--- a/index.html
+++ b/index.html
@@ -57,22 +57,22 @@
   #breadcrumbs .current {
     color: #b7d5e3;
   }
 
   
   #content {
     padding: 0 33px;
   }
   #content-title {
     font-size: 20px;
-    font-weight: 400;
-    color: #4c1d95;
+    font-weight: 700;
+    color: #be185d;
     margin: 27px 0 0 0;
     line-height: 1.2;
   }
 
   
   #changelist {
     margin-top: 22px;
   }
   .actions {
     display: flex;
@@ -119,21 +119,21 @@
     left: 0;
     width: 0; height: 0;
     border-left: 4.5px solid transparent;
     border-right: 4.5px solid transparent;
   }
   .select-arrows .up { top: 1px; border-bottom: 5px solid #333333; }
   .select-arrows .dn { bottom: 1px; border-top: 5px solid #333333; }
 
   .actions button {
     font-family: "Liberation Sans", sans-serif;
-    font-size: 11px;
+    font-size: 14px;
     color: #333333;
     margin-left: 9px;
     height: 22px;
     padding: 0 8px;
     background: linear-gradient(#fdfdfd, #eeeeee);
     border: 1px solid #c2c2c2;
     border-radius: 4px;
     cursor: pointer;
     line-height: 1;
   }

*-*-*

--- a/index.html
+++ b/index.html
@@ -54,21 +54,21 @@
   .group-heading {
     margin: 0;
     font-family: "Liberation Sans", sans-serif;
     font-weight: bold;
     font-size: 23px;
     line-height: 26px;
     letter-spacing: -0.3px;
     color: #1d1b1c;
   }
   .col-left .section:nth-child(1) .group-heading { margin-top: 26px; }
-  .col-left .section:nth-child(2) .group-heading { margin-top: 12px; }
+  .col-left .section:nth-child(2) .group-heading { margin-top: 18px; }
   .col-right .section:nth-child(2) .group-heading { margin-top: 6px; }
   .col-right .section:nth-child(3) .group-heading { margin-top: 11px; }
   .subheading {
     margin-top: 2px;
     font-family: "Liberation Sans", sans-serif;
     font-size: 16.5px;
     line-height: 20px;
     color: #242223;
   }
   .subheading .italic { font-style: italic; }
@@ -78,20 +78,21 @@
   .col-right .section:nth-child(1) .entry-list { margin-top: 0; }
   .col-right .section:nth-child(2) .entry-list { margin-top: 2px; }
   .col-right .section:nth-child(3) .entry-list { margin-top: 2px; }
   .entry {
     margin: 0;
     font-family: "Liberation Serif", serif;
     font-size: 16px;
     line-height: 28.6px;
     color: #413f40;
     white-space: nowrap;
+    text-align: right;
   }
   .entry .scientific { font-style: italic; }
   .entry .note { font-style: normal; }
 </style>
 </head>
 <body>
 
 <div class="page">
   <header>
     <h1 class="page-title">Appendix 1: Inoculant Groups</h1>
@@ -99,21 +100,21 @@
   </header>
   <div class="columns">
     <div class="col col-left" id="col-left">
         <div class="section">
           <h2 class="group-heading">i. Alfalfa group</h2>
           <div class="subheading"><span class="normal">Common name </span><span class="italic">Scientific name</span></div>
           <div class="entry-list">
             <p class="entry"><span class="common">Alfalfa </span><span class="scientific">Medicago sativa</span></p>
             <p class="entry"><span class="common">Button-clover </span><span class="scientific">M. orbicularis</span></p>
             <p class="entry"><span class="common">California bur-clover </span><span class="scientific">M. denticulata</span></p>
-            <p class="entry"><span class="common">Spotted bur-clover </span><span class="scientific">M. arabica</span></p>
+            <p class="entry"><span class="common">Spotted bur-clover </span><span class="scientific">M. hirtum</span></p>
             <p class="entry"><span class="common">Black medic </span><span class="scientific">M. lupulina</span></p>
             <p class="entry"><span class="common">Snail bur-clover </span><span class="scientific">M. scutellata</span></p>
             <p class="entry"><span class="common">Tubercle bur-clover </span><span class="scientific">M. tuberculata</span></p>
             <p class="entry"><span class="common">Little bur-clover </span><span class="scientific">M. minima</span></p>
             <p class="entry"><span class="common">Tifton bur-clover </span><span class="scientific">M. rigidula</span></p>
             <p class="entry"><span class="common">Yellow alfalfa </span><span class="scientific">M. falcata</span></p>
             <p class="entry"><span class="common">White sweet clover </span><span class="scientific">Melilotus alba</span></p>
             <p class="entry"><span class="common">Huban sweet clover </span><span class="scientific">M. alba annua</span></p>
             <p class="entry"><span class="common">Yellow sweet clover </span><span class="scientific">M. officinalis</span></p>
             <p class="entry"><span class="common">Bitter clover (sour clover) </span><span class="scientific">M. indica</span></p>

*-*-*

## YOUR GOAL
Lines from the entries that contain the word "weight" are what the answer must hold.

## OUTPUT
-    font-weight: 400;
+    font-weight: 700;
     font-weight: bold;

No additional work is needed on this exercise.